Amazon BDT's experience

In the 2022 exabyte-scale data-quality service (Amazon BDT's Ray test-bed before business-critical compaction), OOM errors were the dominant failure class. Resolved by telegraphing expected memory usage at Ray task invocation time via memory-aware scheduling, based on past trends — i.e. running-history-backed hints.

(Source: sources/2024-07-29-aws-amazons-exabyte-scale-migration-from-apache-spark-to-ray-on-ec2)

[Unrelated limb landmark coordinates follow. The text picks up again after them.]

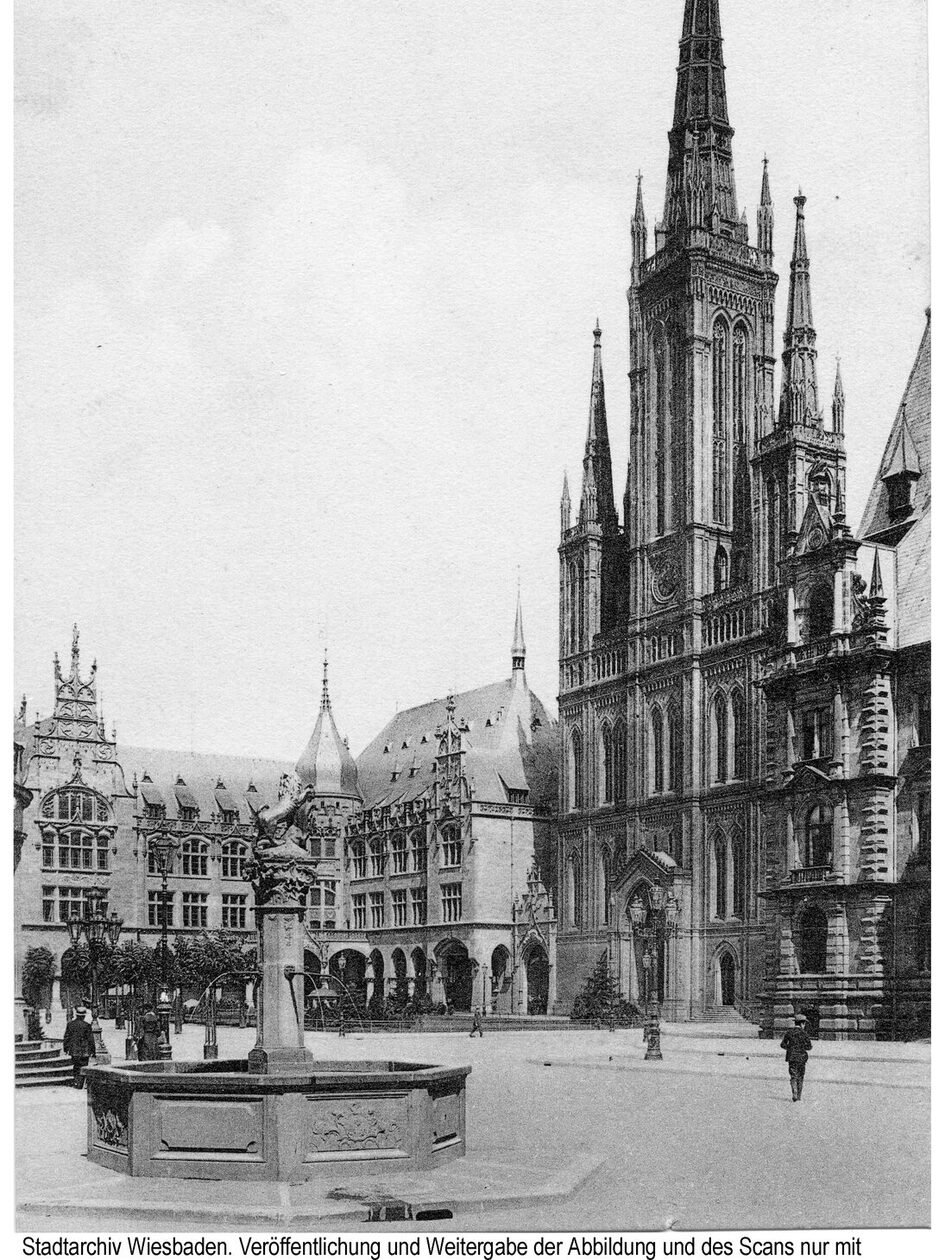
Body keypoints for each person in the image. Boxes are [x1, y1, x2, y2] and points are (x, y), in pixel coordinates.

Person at [62, 1007, 97, 1090]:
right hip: (84, 1051)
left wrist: (66, 1048)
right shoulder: (87, 1025)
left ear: (76, 1015)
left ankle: (76, 1082)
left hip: (74, 1050)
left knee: (76, 1066)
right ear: (84, 1016)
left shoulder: (70, 1024)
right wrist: (93, 1051)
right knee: (84, 1066)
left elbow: (66, 1037)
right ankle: (82, 1083)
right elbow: (90, 1039)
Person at [780, 1014, 814, 1101]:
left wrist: (790, 1048)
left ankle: (794, 1091)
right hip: (801, 1058)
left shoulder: (789, 1032)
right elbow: (809, 1047)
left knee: (793, 1075)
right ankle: (798, 1096)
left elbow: (782, 1044)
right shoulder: (804, 1034)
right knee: (800, 1076)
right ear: (802, 1023)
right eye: (804, 1024)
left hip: (791, 1057)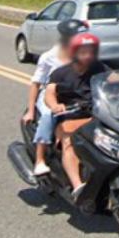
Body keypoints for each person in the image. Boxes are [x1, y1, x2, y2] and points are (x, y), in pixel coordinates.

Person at [45, 32, 108, 202]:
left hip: (95, 116)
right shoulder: (61, 73)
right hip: (69, 118)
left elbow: (117, 81)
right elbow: (49, 92)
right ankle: (77, 186)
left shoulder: (99, 68)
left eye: (91, 51)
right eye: (83, 51)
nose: (88, 55)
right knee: (68, 142)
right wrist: (55, 105)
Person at [22, 19, 87, 176]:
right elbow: (36, 84)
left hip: (75, 92)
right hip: (51, 93)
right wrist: (31, 111)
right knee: (49, 114)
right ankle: (40, 160)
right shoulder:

Why it caps efficiency gains

The flip side: BDT's Q1 2024 average cluster-memory utilisation was 54.6% of the 36 TiB allocated. Ray's efficiency gain vs Spark (82%) is capped by that headroom: if memory could safely be run at 90%+, the efficiency gap would widen to >90%. That delta is what the next generation of the Flash Compactor targets by tightening memory-aware-scheduling estimates + pipelining.

Seen in

  • sources/2024-07-29-aws-amazons-exabyte-scale-migration-from-apache-spark-to-ray-on-ec2 — named as the mechanism Amazon BDT used to resolve the OOM failures they hit when first running Ray at exabyte scale on their data-quality service (2022), and referenced as the lever that can close the gap from 54.6% → 90% memory utilisation (and therefore the 82% → 90%+ cost-efficiency improvement) in the Flash Compactor's next revision.
Last updated · 200 distilled / 1,178 read